◆ **EXERCISE PROMPT**
Retype every line of the entries below, changing nothing.

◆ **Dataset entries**
==*==

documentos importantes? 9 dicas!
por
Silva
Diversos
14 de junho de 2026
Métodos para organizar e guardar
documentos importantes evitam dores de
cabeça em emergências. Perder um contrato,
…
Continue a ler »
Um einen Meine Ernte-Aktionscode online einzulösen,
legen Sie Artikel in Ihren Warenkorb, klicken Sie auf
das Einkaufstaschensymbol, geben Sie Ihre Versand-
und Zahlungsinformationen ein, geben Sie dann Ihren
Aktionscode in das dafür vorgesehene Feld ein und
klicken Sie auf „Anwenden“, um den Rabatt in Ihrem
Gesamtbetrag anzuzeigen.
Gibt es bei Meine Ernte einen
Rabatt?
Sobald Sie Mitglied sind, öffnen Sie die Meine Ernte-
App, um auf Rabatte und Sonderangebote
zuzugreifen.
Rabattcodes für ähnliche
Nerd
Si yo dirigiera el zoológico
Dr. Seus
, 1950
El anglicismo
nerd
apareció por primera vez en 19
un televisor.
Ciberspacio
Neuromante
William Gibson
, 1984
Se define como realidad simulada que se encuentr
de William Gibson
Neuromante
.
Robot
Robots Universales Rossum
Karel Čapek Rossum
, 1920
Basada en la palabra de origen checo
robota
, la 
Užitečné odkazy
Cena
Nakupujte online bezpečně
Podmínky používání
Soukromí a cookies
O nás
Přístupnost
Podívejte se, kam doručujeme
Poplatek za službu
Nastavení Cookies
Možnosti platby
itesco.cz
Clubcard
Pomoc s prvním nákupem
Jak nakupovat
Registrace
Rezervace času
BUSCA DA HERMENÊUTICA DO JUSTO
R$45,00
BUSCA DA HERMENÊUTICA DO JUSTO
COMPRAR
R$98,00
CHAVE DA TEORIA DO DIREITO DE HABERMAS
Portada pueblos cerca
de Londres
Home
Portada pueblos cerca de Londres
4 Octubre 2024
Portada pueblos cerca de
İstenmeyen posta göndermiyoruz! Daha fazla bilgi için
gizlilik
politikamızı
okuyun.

==*==

◆ **THE COMPLETED TASK**
documentos importantes? 9 dicas!
por
Silva
Diversos
14 de junho de 2026
Métodos para organizar e guardar
documentos importantes evitam dores de
cabeça em emergências. Perder um contrato,
…
Continue a ler »
Um einen Meine Ernte-Aktionscode online einzulösen,
legen Sie Artikel in Ihren Warenkorb, klicken Sie auf
das Einkaufstaschensymbol, geben Sie Ihre Versand-
und Zahlungsinformationen ein, geben Sie dann Ihren
Aktionscode in das dafür vorgesehene Feld ein und
klicken Sie auf „Anwenden“, um den Rabatt in Ihrem
Gesamtbetrag anzuzeigen.
Gibt es bei Meine Ernte einen
Rabatt?
Sobald Sie Mitglied sind, öffnen Sie die Meine Ernte-
App, um auf Rabatte und Sonderangebote
zuzugreifen.
Rabattcodes für ähnliche
Nerd
Si yo dirigiera el zoológico
Dr. Seus
, 1950
El anglicismo
nerd
apareció por primera vez en 19
un televisor.
Ciberspacio
Neuromante
William Gibson
, 1984
Se define como realidad simulada que se encuentr
de William Gibson
Neuromante
.
Robot
Robots Universales Rossum
Karel Čapek Rossum
, 1920
Basada en la palabra de origen checo
robota
, la 
Užitečné odkazy
Cena
Nakupujte online bezpečně
Podmínky používání
Soukromí a cookies
O nás
Přístupnost
Podívejte se, kam doručujeme
Poplatek za službu
Nastavení Cookies
Možnosti platby
itesco.cz
Clubcard
Pomoc s prvním nákupem
Jak nakupovat
Registrace
Rezervace času
BUSCA DA HERMENÊUTICA DO JUSTO
R$45,00
BUSCA DA HERMENÊUTICA DO JUSTO
COMPRAR
R$98,00
CHAVE DA TEORIA DO DIREITO DE HABERMAS
Portada pueblos cerca
de Londres
Home
Portada pueblos cerca de Londres
4 Octubre 2024
Portada pueblos cerca de
İstenmeyen posta göndermiyoruz! Daha fazla bilgi için
gizlilik
politikamızı
okuyun.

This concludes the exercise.